** Provided data follows **
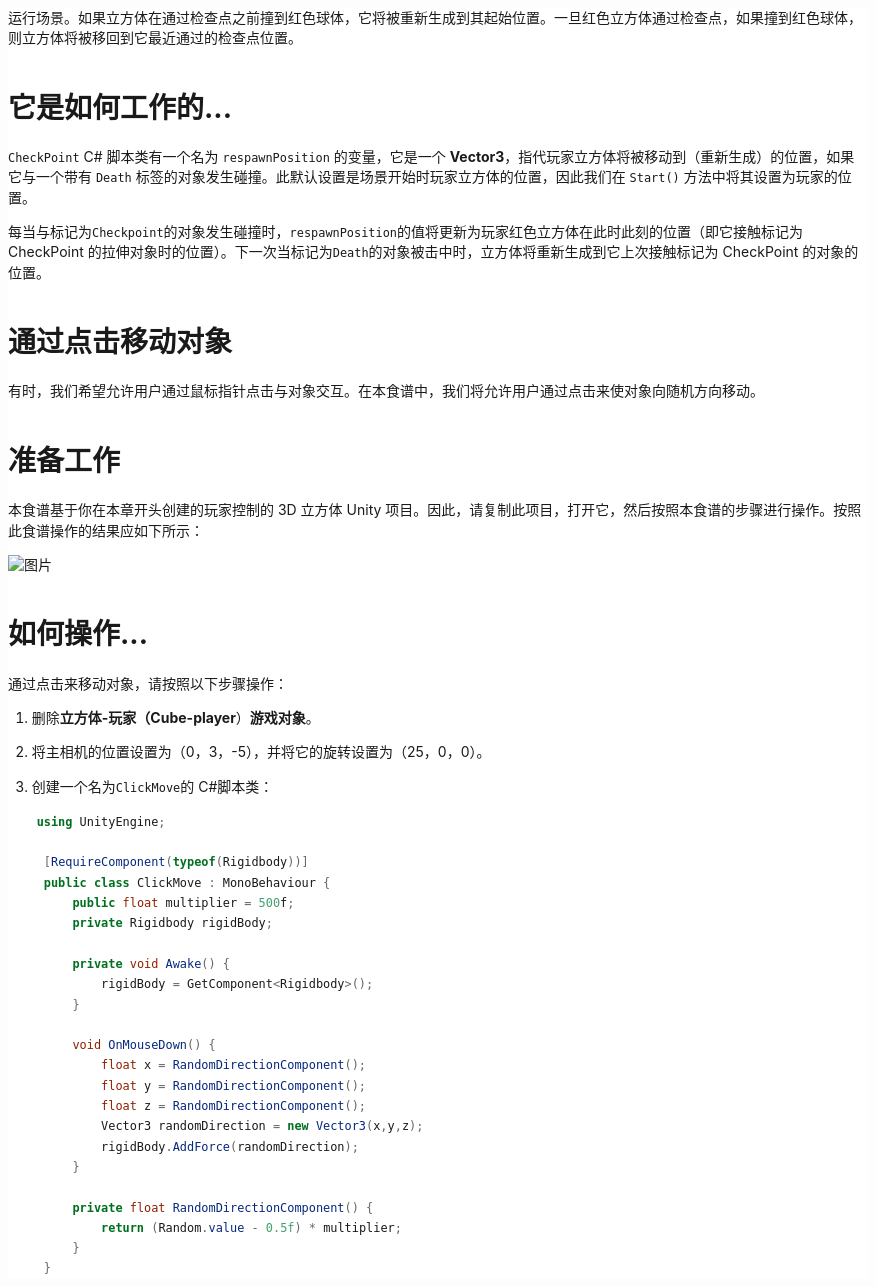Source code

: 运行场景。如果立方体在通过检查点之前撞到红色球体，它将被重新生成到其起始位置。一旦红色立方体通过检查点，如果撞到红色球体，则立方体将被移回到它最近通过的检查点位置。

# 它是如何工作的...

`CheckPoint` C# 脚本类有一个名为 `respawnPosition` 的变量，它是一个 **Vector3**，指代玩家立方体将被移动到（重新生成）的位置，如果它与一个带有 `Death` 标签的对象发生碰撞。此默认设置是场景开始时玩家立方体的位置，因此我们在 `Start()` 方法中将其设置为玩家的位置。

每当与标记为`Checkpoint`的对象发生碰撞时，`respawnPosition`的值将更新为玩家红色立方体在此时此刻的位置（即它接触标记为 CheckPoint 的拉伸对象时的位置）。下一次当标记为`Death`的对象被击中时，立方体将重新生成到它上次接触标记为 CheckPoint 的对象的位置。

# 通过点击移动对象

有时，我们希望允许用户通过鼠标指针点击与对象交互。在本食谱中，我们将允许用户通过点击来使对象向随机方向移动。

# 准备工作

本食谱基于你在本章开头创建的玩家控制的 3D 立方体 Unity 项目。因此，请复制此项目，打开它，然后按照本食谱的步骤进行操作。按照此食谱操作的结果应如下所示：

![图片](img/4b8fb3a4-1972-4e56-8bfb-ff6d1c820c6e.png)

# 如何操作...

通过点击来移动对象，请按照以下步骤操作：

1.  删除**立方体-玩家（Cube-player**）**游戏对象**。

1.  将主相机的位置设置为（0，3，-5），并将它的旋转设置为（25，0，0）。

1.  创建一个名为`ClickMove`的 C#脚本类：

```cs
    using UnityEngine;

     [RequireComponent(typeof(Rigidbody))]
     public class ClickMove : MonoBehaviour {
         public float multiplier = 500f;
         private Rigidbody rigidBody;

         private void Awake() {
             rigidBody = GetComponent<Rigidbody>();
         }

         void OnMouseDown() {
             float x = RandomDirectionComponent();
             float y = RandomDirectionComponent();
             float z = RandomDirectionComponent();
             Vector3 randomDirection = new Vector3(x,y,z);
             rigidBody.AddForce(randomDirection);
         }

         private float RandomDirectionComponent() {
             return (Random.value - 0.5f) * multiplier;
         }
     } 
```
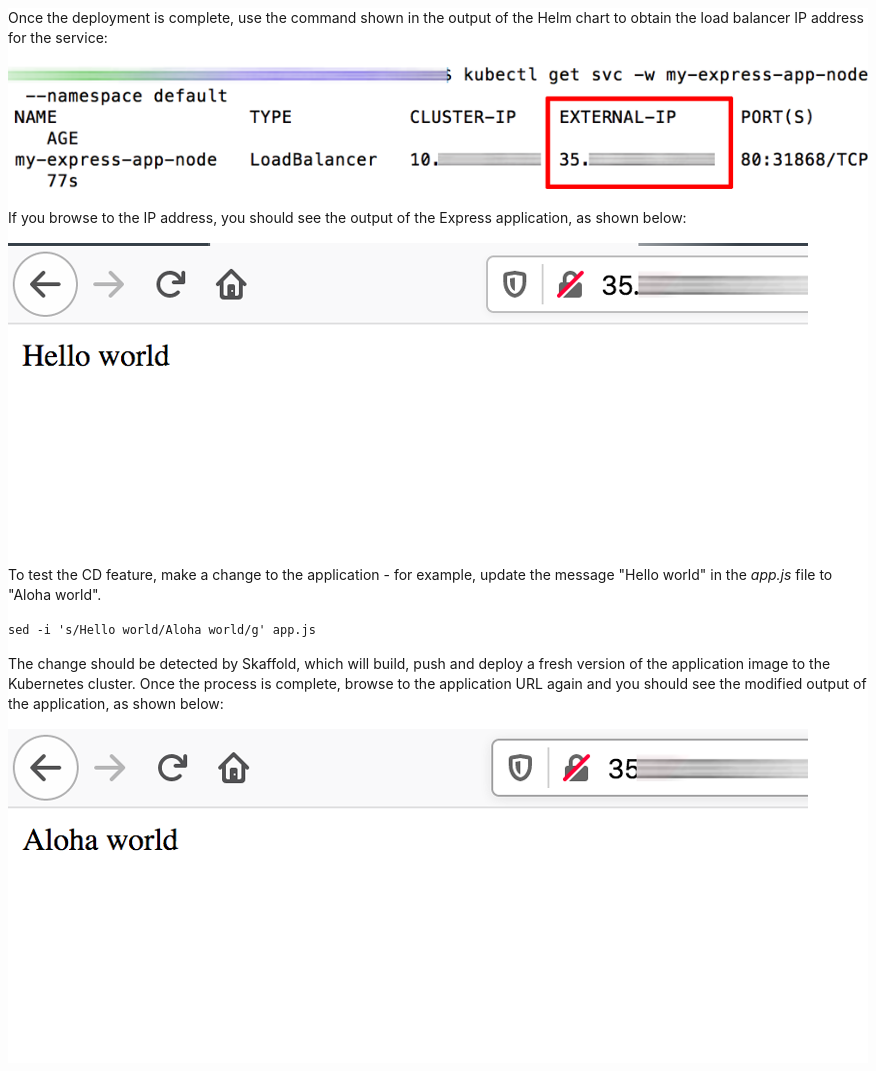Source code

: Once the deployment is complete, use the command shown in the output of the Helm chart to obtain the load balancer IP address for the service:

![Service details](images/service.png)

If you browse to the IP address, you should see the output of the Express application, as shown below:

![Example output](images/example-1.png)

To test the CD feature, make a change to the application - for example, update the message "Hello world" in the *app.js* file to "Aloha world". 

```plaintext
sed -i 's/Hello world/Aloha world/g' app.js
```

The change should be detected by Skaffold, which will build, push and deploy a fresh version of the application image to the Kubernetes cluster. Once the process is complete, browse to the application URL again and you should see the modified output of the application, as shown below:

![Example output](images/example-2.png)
** End of Provided data **
## Exercise goal
Begin with the line that contains "To test the" and quote each line after it exactly, stopping after the last line of the data.

## Solved exercise
To test the CD feature, make a change to the application - for example, update the message "Hello world" in the *app.js* file to "Aloha world". 

```plaintext
sed -i 's/Hello world/Aloha world/g' app.js
```

The change should be detected by Skaffold, which will build, push and deploy a fresh version of the application image to the Kubernetes cluster. Once the process is complete, browse to the application URL again and you should see the modified output of the application, as shown below:

![Example output](images/example-2.png)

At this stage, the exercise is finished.